• [待完成任务]
(1) 按照最左端列题目的说明，调用 BinaryMatrix.get 超过多少次时，提交的答案会被判为错误答案？
(2) 将最左端列题目中以“我们先调用 BinaryMatrix.dimensions()”开头的段落改写成简短的要点列表，保留其主要事实。
(3) 从最左端列题目停下的地方接着续写。

• [所给原文]
###
Question

1428. 至少有一个 1 的最左端列

English Version

题目描述

_（这是一个交互题）_

我们称只包含元素 0 或 1 的矩阵为二进制矩阵。矩阵中每个单独的行都按非递减顺序排序。

给定一个这样的二进制矩阵，返回至少包含一个 1 的最左端列的索引（从 0 开始）。如果这样的列不存在，返回 -1。

您不能直接访问该二进制矩阵。你只可以通过 BinaryMatrix 接口来访问。

• BinaryMatrix.get(row, col) 返回位于索引 (row, col) （从 0 开始）的元素。
• BinaryMatrix.dimensions() 返回含有 2 个元素的列表 [rows, cols]，表示这是一个 rows * cols的矩阵。

如果提交的答案调用 BinaryMatrix.get 超过 1000 次，则该答案会被判定为_错误答案_。提交任何试图规避判定机制的答案将会被取消资格。

下列示例中， mat 为给定的二进制矩阵。您不能直接访问该矩阵。

 

示例 1:

输入: mat = [[0,0],[1,1]]
输出: 0

示例 2:

输入: mat = [[0,0],[0,1]]
输出: 1

示例 3:

输入: mat = [[0,0],[0,0]]
输出: -1

示例 4:

输入: mat = [[0,0,0,1],[0,0,1,1],[0,1,1,1]]
输出: 1

 

提示:

• rows == mat.length
• cols == mat[i].length
• 1 <= rows, cols <= 100
• mat[i][j] 只会是 0 或 1。
• mat[i] 已按非递减顺序排序。

解法

方法一：二分查找

我们先调用 BinaryMatrix.dimensions() 得到矩阵的行数 $m$ 和列数 $n$，然后对于每一行，我们使用二分查找来找到最左边的 $1$ 所在的列数 $j$，找出所有行中最小的满足 $j$ 的值即为答案。如果不存在这样的列，则返回 $-1$。

时间复杂度 $O(m \times \log n)$，其中 $m$ 和 $n$ 分别是矩阵的行数和列数。需要遍历每一行，每一行内使用二分查找，时间复杂度为 $O(\log n)$。空间复杂度 $O(1)$。

# """
# This is BinaryMatrix's API interface.
# You should not implement it, or speculate about its implementation
# """
# class BinaryMatrix(object):
#  def get(self, row: int, col: int) -> int:
#  def dimensions(self) -> list[]:


class Solution:
  def leftMostColumnWithOne(self, binaryMatrix: "BinaryMatrix") -> int:
    m, n = binaryMatrix.dimensions()
    ans = n
    for i in range(m):
      j = bisect_left(range(n), 1, key=lambda k: binaryMatrix.get(i, k))
      ans = min(ans, j)
    return -1 if ans >= n else ans

/**
 * // This is the BinaryMatrix's API interface.
 * // You should not implement it, or speculate about its implementation
 * interface BinaryMatrix {
 *   public int get(int row, int col) {}
 *   public List<Integer> dimensions {}
 * };
 */

class Solution {
  public int leftMostColumnWithOne(BinaryMatrix binaryMatrix) {
    List<Integer> e = binaryMatrix.dimensions();
    int m = e.get(0), n = e.get(1);
    int ans = n;
    for (int i = 0; i < m; ++i) {
      int l = 0, r = n;
      while (l < r) {
        int mid = (l + r) >> 1;
        if (binaryMatrix.get(i, mid) == 1) {
          r = mid;
        } else {
          l = mid + 1;
        }
      }
      ans = Math.min(ans, l);
    }
    return ans >= n ? -1 : ans;
  }
}

/**
 * // This is the BinaryMatrix's API interface.
###
• [数据部分]
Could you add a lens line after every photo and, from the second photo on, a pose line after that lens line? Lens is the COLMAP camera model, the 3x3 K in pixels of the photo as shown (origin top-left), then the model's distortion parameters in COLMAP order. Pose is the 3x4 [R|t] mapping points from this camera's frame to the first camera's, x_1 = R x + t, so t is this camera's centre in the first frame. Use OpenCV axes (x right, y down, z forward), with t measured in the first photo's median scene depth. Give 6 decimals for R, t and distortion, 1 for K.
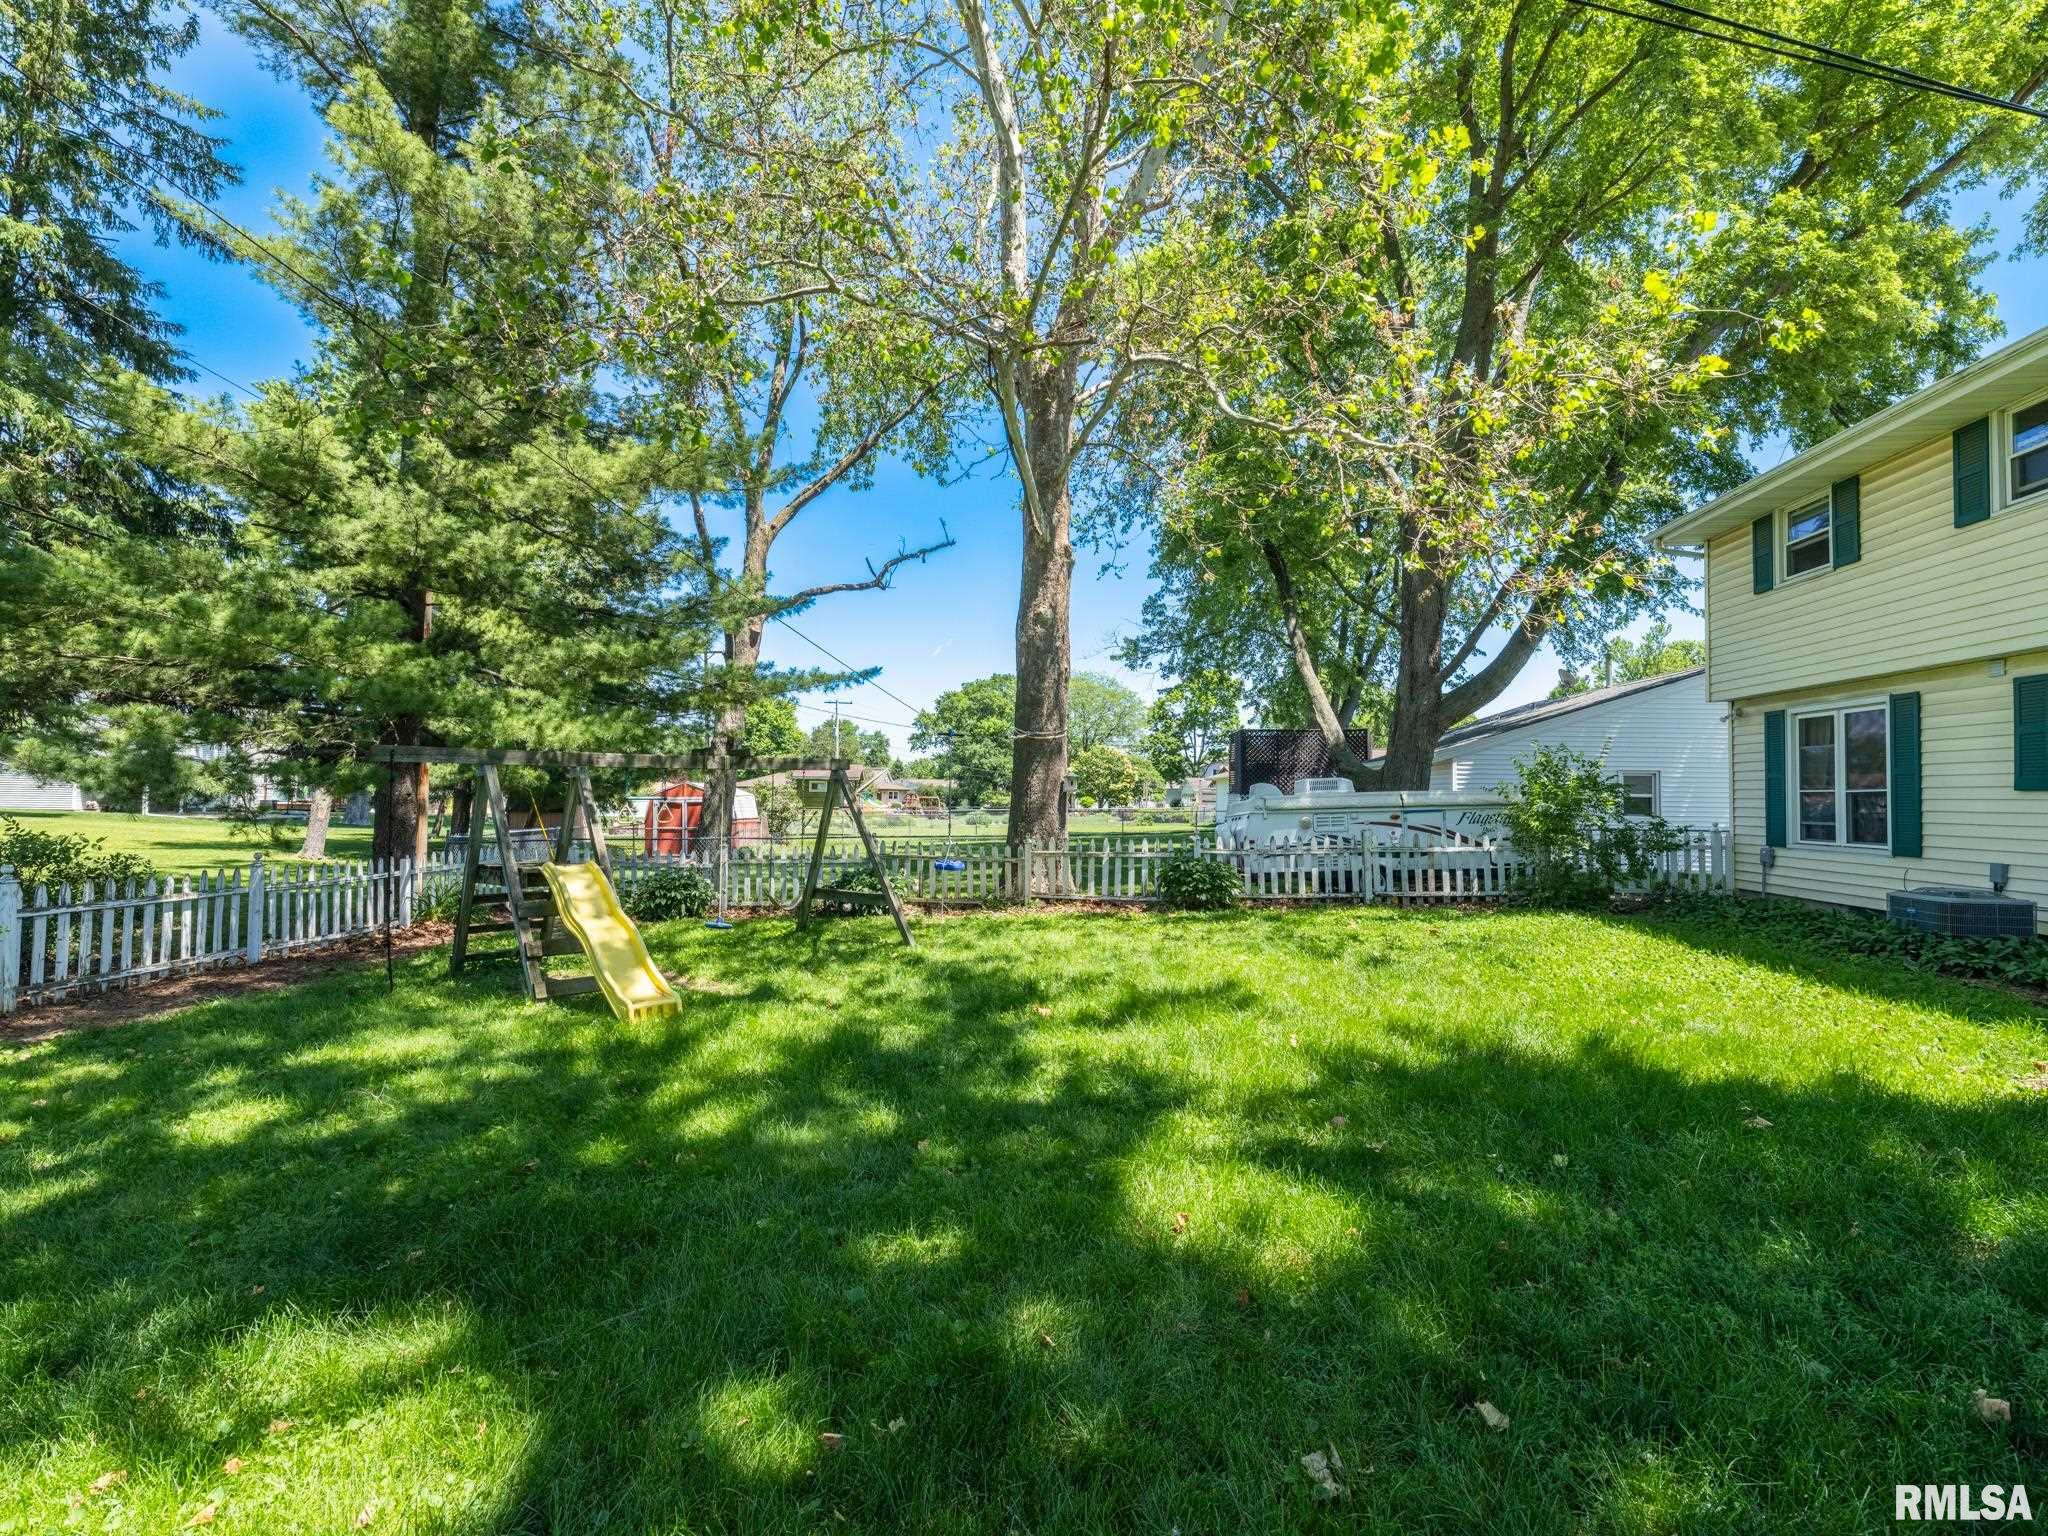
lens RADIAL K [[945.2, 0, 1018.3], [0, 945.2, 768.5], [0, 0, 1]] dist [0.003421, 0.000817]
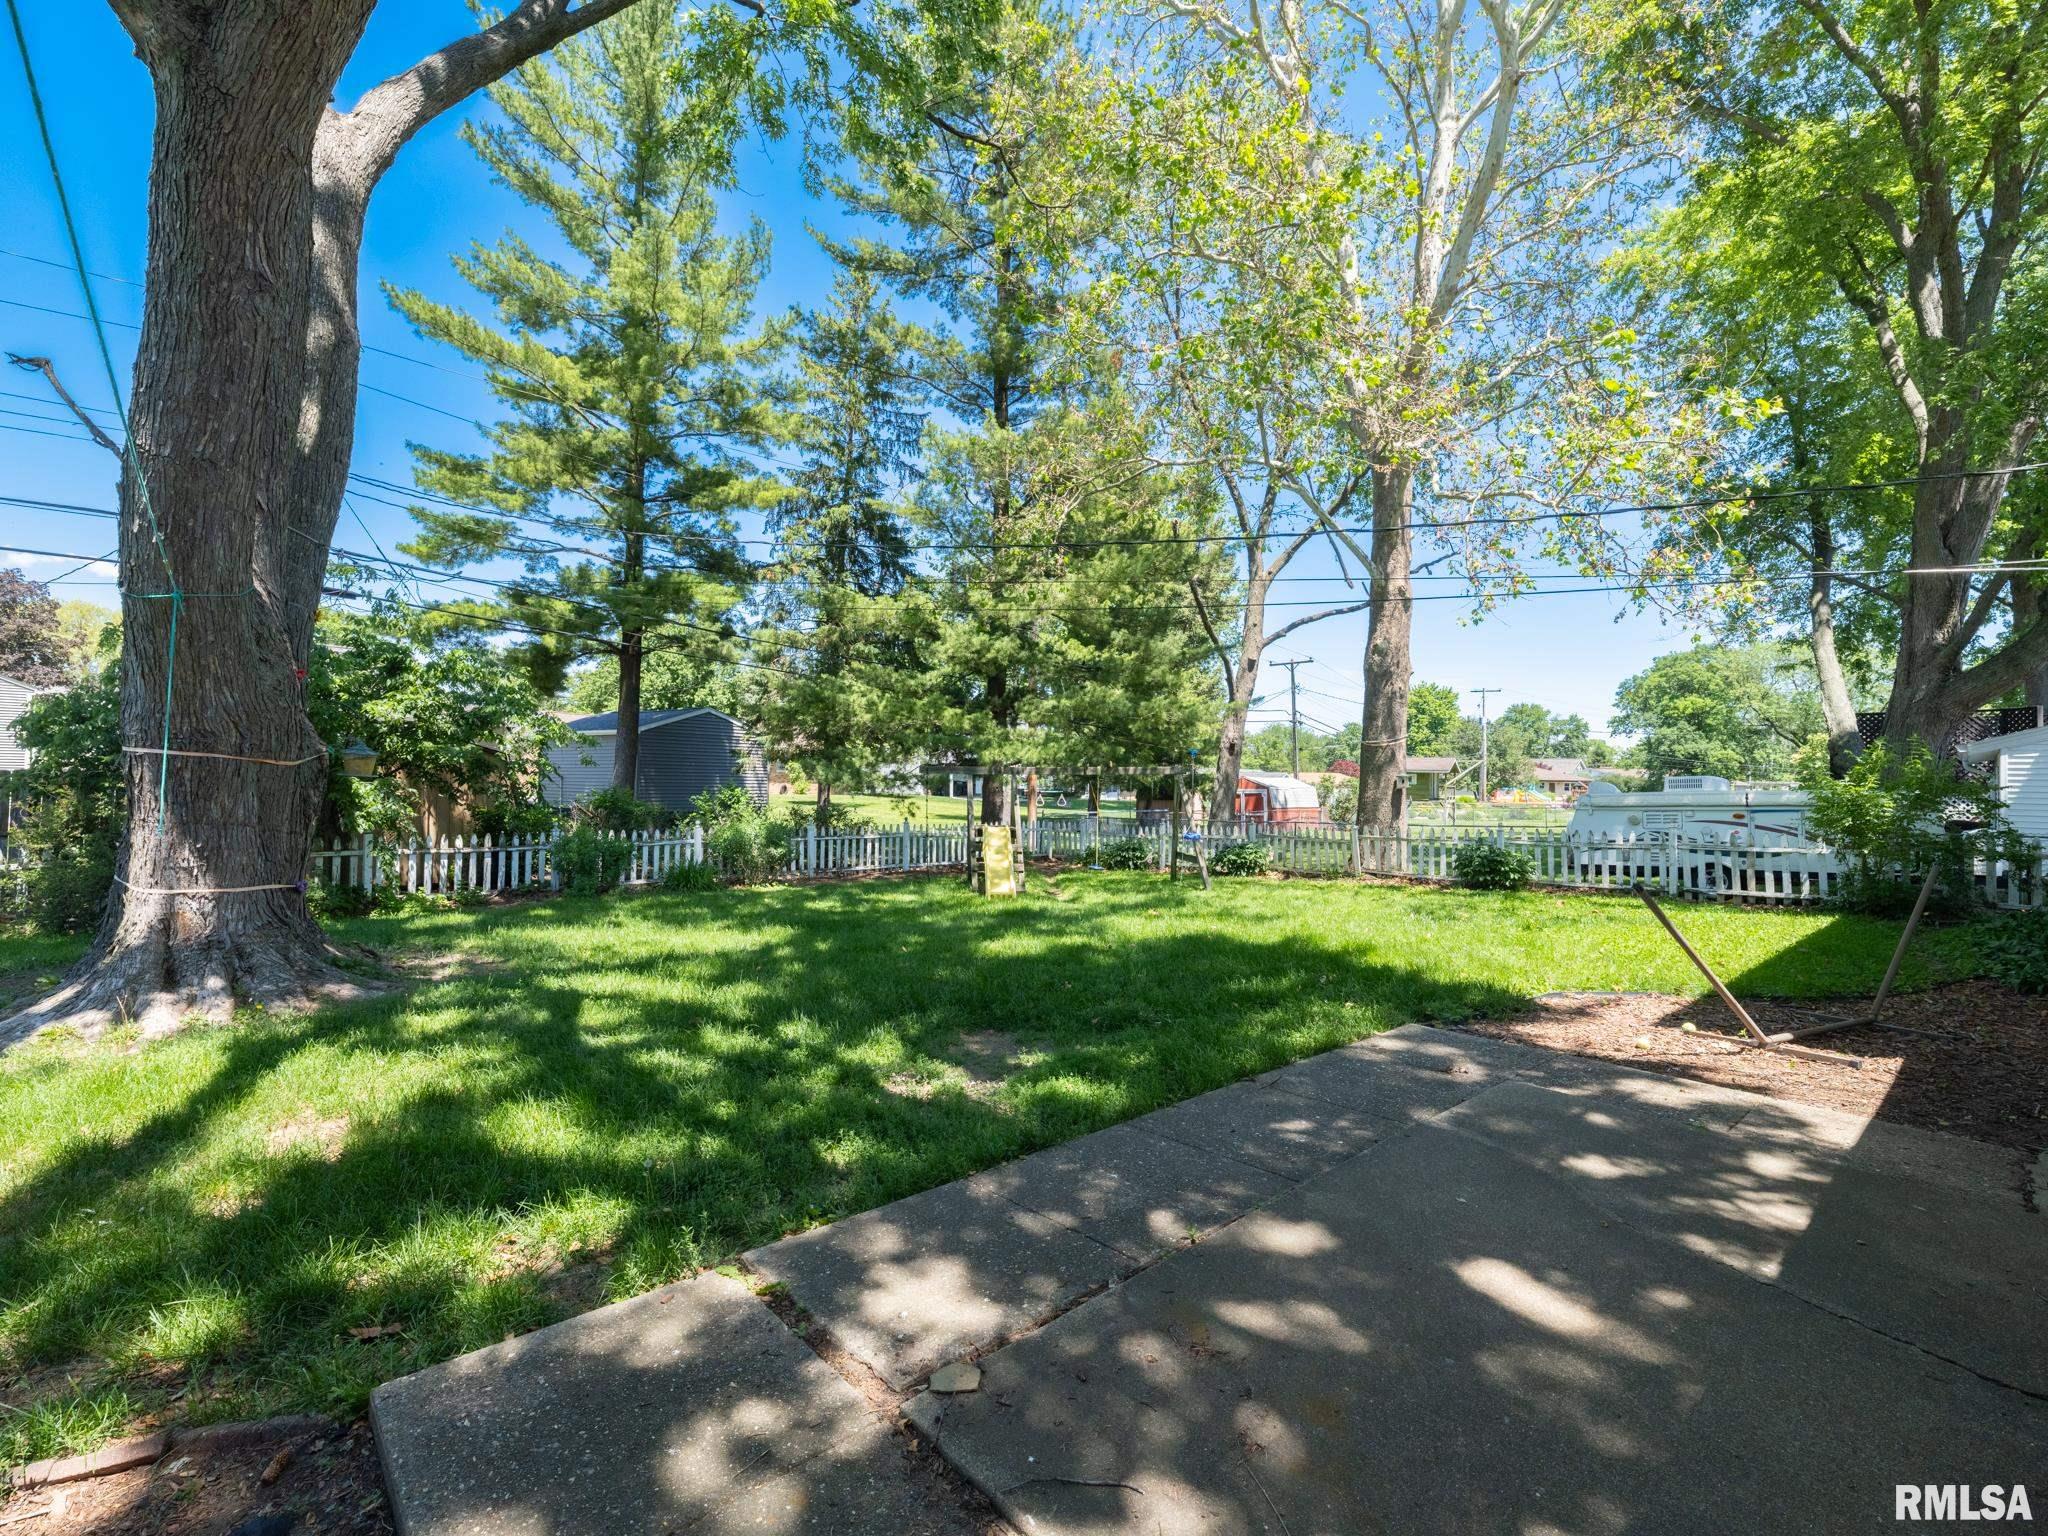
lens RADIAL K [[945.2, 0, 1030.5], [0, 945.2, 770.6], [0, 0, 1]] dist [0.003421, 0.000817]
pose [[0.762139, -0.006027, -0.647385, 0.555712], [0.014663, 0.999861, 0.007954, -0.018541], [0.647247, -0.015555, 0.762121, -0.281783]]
###
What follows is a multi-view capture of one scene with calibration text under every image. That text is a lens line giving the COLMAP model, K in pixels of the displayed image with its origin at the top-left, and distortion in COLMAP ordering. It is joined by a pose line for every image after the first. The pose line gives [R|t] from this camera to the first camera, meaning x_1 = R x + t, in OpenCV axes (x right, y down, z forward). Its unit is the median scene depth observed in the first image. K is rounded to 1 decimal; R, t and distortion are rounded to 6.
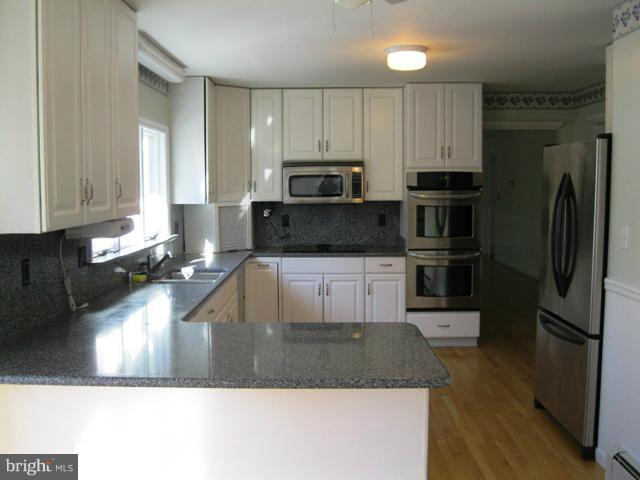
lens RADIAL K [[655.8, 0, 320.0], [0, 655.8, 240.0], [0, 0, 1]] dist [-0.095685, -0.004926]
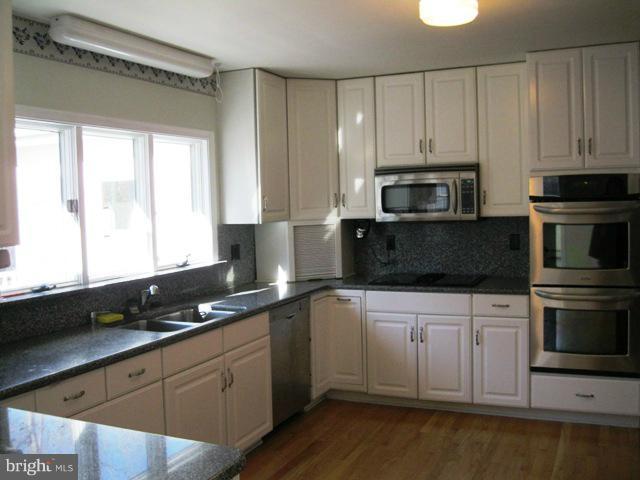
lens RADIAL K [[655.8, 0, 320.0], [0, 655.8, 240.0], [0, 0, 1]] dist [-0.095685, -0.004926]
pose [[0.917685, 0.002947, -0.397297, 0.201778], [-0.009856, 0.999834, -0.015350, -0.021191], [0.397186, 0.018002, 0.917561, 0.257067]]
###
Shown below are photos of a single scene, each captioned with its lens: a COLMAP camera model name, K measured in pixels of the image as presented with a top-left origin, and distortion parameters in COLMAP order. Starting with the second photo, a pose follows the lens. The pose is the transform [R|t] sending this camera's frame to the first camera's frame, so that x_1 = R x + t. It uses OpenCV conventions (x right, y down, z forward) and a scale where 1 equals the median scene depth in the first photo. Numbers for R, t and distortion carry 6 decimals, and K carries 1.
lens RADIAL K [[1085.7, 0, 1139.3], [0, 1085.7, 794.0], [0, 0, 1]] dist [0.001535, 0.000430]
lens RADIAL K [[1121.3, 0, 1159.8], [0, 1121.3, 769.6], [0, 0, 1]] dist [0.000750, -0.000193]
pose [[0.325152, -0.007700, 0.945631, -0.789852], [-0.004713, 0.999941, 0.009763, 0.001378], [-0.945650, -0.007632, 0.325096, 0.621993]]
###
• [各题答案]
(1) 超过 1000 次。

(2)
- 调用 BinaryMatrix.dimensions() 得到矩阵的行数 $m$ 和列数 $n$。
- 对每一行用二分查找，找到最左边的 $1$ 所在的列数 $j$。
- 所有行中最小的 $j$ 即为答案。
- 若不存在这样的列，返回 $-1$。

(3)
 * // You should not implement it, or speculate about its implementation
 * class BinaryMatrix {
 *   public:
 *   int get(int row, int col);
 *   vector<int> dimensions();
 * };
 */

class Solution {
public:
  int leftMostColumnWithOne(BinaryMatrix& binaryMatrix) {
    auto e = binaryMatrix.dimensions();
    int m = e[0], n = e[1];
    int ans = n;
    for (int i = 0; i < m; ++i) {
      int l = 0, r = n;
      while (l < r) {
        int mid = (l + r) >> 1;
        if (binaryMatrix.get(i, mid)) {
          r = mid;
        } else {
          l = mid + 1;
        }
      }
      ans = min(ans, l);
    }
    return ans >= n ? -1 : ans;
  }
};

/**
 * // This is the BinaryMatrix's API interface.
 * // You should not implement it, or speculate about its implementation
 * type BinaryMatrix struct {
 *   Get func(int, int) int
 *   Dimensions func() []int
 * }
 */

func leftMostColumnWithOne(binaryMatrix BinaryMatrix) int {
  e := binaryMatrix.Dimensions()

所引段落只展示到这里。